Exercise aim: Could you filter the records below down to the lines that include the word "bold"?

[Recorded information — start]

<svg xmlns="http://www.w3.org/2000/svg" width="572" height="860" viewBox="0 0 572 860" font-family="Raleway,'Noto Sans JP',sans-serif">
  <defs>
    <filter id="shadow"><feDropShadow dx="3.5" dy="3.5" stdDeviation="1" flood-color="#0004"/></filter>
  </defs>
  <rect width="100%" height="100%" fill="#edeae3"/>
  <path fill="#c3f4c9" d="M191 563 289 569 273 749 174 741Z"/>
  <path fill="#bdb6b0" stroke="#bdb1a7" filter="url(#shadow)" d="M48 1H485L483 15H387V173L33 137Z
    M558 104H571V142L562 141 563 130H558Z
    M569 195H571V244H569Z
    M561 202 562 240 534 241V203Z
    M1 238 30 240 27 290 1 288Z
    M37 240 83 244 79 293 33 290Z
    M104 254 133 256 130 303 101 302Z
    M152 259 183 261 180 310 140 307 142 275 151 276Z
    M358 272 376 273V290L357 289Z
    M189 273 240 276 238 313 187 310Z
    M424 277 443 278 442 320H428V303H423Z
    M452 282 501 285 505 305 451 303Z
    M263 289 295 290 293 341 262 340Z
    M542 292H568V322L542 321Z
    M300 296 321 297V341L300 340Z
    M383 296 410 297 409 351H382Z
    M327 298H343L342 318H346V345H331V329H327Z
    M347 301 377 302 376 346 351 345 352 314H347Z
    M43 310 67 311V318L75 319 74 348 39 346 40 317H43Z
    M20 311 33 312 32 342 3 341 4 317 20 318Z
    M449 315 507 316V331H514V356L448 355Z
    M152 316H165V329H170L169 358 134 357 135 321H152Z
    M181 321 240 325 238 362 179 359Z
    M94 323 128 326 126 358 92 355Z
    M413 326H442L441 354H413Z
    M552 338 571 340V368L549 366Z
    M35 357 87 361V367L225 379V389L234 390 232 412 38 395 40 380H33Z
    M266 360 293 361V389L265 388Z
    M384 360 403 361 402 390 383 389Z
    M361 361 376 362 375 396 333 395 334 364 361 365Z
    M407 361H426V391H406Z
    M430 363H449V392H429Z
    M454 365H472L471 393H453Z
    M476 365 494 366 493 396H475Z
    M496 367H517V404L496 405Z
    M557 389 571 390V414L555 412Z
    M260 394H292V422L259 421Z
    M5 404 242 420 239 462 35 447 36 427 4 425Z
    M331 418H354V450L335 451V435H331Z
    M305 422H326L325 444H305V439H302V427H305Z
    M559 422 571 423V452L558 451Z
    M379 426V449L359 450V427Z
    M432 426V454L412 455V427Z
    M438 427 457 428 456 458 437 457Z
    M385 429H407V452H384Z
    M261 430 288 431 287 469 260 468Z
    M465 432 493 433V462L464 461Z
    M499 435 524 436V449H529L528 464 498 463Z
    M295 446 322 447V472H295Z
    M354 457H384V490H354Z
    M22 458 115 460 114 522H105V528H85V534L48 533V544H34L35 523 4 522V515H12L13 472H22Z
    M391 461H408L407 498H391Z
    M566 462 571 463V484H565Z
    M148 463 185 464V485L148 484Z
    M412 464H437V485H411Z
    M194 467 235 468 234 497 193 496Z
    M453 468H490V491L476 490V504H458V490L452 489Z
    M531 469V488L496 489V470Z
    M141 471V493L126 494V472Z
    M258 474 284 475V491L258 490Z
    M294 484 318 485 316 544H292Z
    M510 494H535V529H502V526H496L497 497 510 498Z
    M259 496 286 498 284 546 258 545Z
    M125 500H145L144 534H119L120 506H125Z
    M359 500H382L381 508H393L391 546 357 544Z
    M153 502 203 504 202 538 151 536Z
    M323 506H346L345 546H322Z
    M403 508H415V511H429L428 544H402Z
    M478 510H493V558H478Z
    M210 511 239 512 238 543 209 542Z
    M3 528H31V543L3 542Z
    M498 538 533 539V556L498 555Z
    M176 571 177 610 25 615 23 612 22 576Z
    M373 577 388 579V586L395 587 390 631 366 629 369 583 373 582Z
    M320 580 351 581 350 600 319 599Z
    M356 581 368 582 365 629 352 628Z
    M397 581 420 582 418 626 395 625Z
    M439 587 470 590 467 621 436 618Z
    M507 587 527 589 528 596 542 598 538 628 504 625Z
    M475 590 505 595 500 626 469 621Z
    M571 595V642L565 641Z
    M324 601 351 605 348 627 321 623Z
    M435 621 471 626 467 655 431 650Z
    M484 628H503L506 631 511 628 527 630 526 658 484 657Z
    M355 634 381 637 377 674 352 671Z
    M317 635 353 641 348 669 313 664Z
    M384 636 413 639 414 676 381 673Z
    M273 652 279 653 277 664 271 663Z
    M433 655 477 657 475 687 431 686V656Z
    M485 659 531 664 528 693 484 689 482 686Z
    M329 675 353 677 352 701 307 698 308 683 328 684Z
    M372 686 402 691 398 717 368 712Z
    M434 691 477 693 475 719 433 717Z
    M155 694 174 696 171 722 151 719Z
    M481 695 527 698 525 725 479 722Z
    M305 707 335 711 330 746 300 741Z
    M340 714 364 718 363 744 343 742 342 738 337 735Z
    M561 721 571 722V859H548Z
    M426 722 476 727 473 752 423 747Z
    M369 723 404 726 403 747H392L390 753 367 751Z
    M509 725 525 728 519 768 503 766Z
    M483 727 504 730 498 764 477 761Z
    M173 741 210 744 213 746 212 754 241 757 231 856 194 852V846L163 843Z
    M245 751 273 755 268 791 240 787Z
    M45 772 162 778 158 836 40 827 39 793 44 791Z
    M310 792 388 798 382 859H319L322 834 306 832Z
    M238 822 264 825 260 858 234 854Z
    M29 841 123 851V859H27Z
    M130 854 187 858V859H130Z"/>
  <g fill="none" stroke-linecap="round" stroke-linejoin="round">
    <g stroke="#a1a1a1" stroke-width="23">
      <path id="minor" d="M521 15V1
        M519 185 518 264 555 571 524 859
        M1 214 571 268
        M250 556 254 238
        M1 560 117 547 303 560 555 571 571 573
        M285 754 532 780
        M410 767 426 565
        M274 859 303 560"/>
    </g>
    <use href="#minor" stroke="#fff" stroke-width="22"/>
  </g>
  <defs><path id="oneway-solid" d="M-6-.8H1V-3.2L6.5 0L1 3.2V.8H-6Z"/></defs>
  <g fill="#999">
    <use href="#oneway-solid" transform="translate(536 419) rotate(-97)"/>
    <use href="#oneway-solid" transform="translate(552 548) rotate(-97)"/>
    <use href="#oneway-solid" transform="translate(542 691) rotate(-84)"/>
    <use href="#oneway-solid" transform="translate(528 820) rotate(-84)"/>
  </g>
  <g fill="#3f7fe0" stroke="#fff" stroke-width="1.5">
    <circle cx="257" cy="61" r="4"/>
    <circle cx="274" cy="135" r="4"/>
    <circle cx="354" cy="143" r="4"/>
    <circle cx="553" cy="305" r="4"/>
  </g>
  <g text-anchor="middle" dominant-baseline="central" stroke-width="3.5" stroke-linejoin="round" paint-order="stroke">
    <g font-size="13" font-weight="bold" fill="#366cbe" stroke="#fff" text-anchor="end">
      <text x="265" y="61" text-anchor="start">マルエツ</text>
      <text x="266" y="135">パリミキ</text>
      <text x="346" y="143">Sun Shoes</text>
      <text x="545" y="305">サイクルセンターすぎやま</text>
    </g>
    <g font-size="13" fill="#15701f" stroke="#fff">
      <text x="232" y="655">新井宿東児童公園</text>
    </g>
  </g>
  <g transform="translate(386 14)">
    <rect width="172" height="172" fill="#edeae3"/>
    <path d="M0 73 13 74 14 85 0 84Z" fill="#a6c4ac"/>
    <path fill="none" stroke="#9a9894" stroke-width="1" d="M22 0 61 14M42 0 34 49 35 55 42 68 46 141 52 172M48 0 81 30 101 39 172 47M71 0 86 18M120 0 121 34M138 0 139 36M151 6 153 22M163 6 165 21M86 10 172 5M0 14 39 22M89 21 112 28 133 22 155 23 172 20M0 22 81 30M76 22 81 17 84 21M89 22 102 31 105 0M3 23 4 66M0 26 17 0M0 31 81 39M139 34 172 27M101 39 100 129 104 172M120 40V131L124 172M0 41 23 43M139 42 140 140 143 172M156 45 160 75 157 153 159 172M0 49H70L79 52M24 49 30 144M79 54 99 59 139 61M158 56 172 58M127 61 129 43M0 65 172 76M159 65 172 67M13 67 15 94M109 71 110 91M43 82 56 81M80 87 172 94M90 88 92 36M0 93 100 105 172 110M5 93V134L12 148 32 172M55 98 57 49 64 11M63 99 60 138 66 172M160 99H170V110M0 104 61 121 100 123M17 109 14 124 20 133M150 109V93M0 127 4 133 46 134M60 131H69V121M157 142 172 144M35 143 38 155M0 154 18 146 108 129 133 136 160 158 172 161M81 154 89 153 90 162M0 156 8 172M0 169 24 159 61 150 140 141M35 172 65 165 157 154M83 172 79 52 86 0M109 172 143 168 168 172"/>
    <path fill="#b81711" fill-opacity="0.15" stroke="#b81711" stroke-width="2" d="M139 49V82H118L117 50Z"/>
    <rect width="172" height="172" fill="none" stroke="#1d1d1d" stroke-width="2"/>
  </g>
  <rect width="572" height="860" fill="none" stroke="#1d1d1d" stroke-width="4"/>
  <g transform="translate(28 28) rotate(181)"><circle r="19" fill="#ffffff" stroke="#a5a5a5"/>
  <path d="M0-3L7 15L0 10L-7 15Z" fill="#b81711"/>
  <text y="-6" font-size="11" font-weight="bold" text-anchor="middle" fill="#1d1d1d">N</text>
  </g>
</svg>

[Recorded information — finish]

Exercise solution:
    <g font-size="13" font-weight="bold" fill="#366cbe" stroke="#fff" text-anchor="end">
  <text y="-6" font-size="11" font-weight="bold" text-anchor="middle" fill="#1d1d1d">N</text>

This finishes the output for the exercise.